→ What is required
The required output is the exact run of lines from the one bearing "hfov_deg: 18.8" through the final line of the listing below, with the pictures removed.

=====

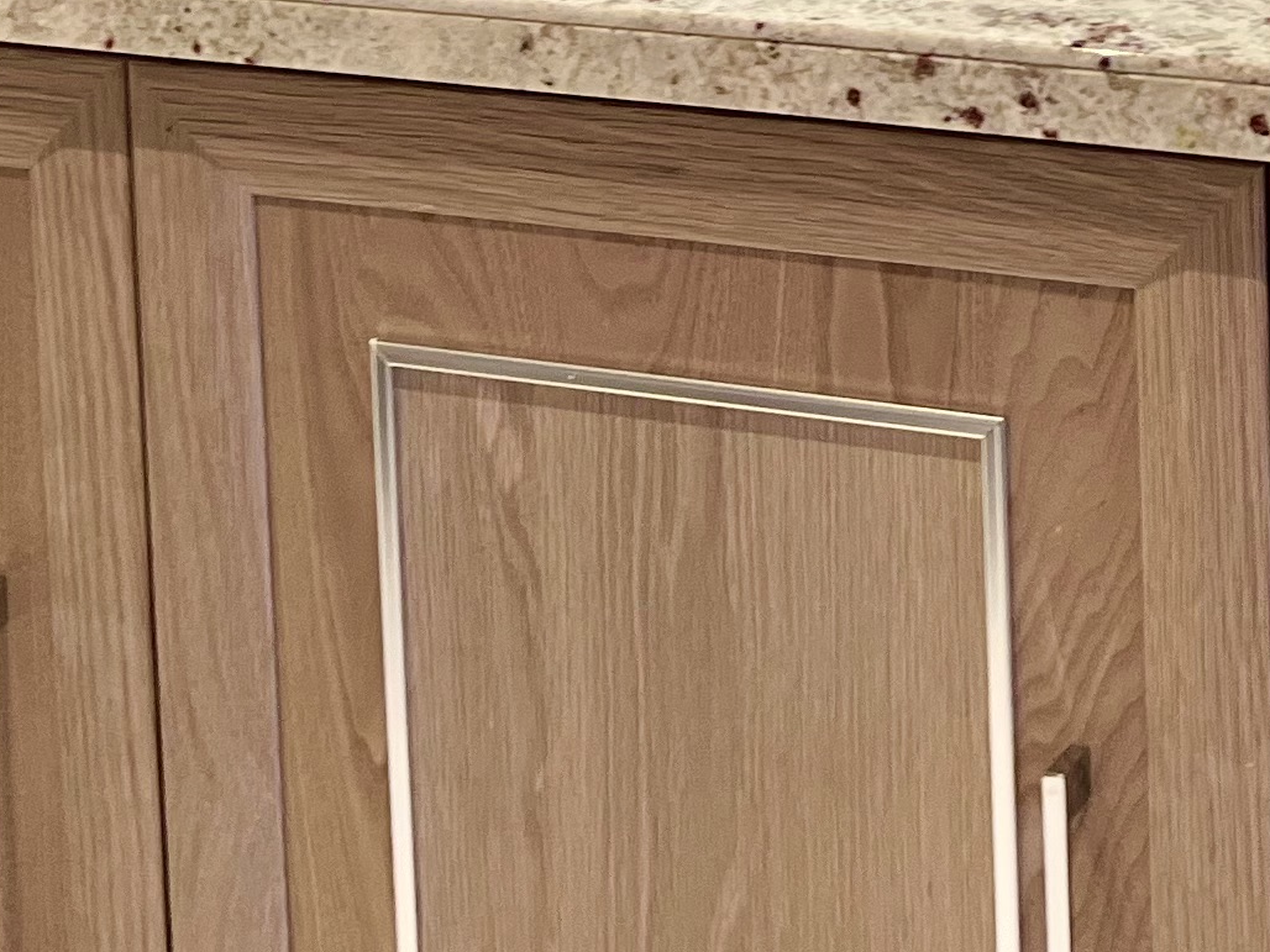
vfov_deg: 13.2
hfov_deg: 18.8
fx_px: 3742
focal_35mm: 102
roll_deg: +1.2
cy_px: -694
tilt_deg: -6.4
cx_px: 1228
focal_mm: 5.7
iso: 80
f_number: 1.5
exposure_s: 1/60
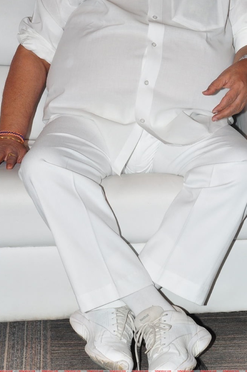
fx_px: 1197
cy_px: 124
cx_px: 140
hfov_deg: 11.8
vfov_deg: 17.6
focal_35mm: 116
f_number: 11
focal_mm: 48
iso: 400
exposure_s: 1/125
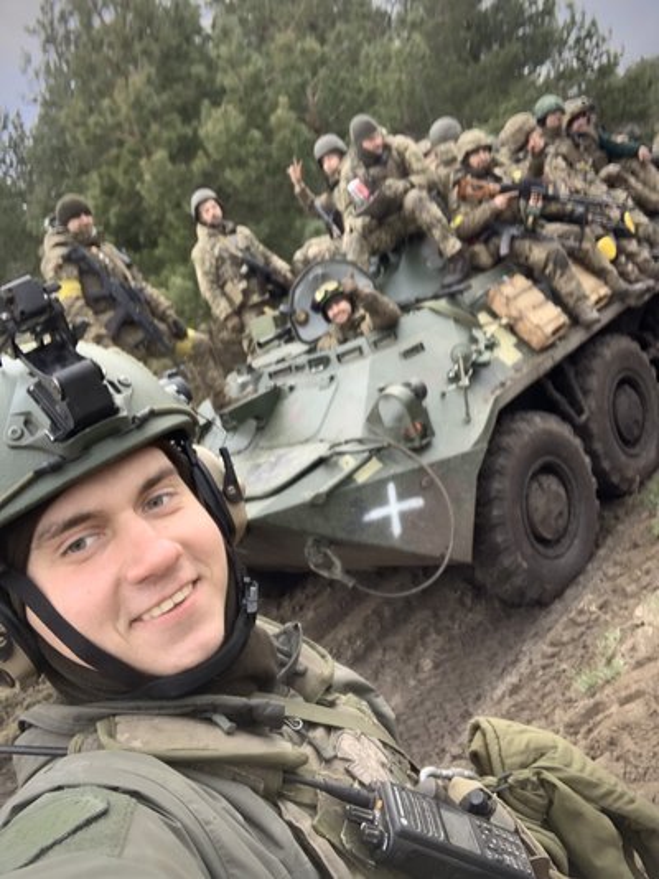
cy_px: 440
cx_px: 330
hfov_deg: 44.2
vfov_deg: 56.8
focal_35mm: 32
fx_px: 812
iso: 50
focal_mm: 2.87
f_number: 2.2
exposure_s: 1/121
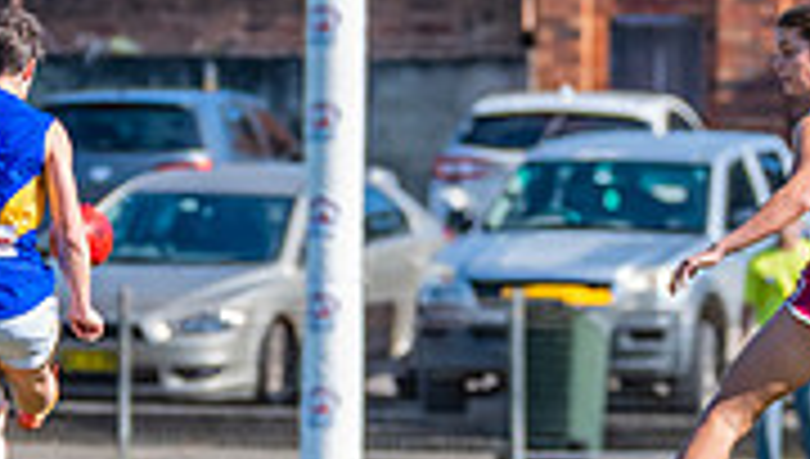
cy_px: 123
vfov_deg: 1.1
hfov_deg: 1.9
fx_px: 24550
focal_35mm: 1141
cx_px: 42
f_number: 7.1
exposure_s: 1/1600
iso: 800
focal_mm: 300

=====

→ Solution
hfov_deg: 18.8
fx_px: 3742
focal_35mm: 102
roll_deg: +1.2
cy_px: -694
tilt_deg: -6.4
cx_px: 1228
focal_mm: 5.7
iso: 80
f_number: 1.5
exposure_s: 1/60
fx_px: 1197
cy_px: 124
cx_px: 140
hfov_deg: 11.8
vfov_deg: 17.6
focal_35mm: 116
f_number: 11
focal_mm: 48
iso: 400
exposure_s: 1/125
cy_px: 440
cx_px: 330
hfov_deg: 44.2
vfov_deg: 56.8
focal_35mm: 32
fx_px: 812
iso: 50
focal_mm: 2.87
f_number: 2.2
exposure_s: 1/121
cy_px: 123
vfov_deg: 1.1
hfov_deg: 1.9
fx_px: 24550
focal_35mm: 1141
cx_px: 42
f_number: 7.1
exposure_s: 1/1600
iso: 800
focal_mm: 300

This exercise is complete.